The evening began with music by the Ukrainian Feodor Akimenko (1876-1945), familiar to those regulars here who had heard the world premiere of his Cello Concerto last October. Had one not been aware of the composer’s identity one might have assumed his short Nocturne from 1910 was a slice of Edwardian nostalgia, its harmonic palette possibly belonging to the generation of British composers active during the same period. The strings of the Bournemouth Symphony Orchestra drew out the work’s elegiac quality, its nobility underlined by Jesper Svedberg’s briefly eloquent cello solo, the whole given a rapt and affectionate send off.

A more ominous manner occupied the beginning of Alexander Glazunov’s Prelude, the first of four pictorial movements drawn from his 1902 suite From the Middle Ages. Each movement is prefaced with a descriptive note for which the Prelude evokes a raging sea pummelling the walls of a castle, while inside, and oblivious to the storm, a young couple are romantically entwined. Karabits fashioned a detailed performance, vividly illuminating Glazunov’s film score colouring.

No less well crafted, though in a more limited way, is Sergei Taneyev’s rarely performed cantata St John of Damascus (1884). It sets a poem by Alexei Tolstoy outlining the last thoughts of the great Orthodox saint as he prepares to meet his maker. Taneyev responds to this spiritual journey with music of rich intensity, but despite the presence of Russian Orthodox chant running through the work its compositional rigour reflects a more Germanic inclination.
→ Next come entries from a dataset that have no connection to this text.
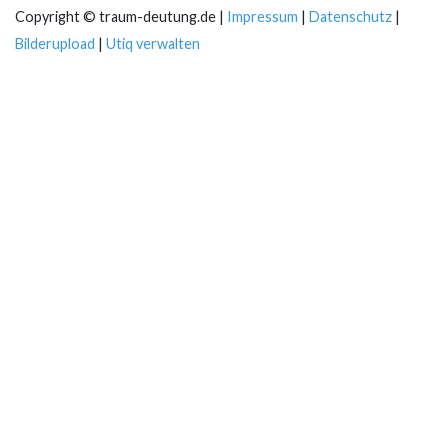
Copyright © traum-deutung.de |
Impressum
|
Datenschutz
|
Bilderupload
|
Utiq verwalten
He was proud of the work’s contrapuntal ingenuity, but its two fugues generate a solemnity that is more worthy than memorable. That said, the Bournemouth Symphony Chorus sang with warmth and firm conviction, if not always with clear articulation, and were at their best in their two a cappella passages.

The Bournemouth Symphony Chorus and Orchestra
© Bournemouth Symphony Orchestra

There followed a barnstorming performance of Shostakovich’s Fourth Symphony, one of his most daring scores and hastily withdrawn from its planned premiere in 1936 for fears of a political backlash. Karabits was an invigorating champion, the work’s abrupt mood swings, its savagery and grotesque satire all deeply involving. The opening movement was hard driven with a ferocious string fugato, two timpanists compounding its hysteria. Chilling violas, demonic woodwinds and apocalyptic horns brought menace to the second movement and the Finale’s bleak journey from funeral march to world-weary triumph, closed with violins and ghostly celesta evoking Siberian desolation. The principals throughout were outstanding – special mention for Tammy Thorn (bassoon) and Kevin Morgan (trombone) – so too was Karabits’ negotiation of mood and tempo to shape this magnificently powerful performance. The prolonged silence at the end told its own story, as did the ecstatic aftermath.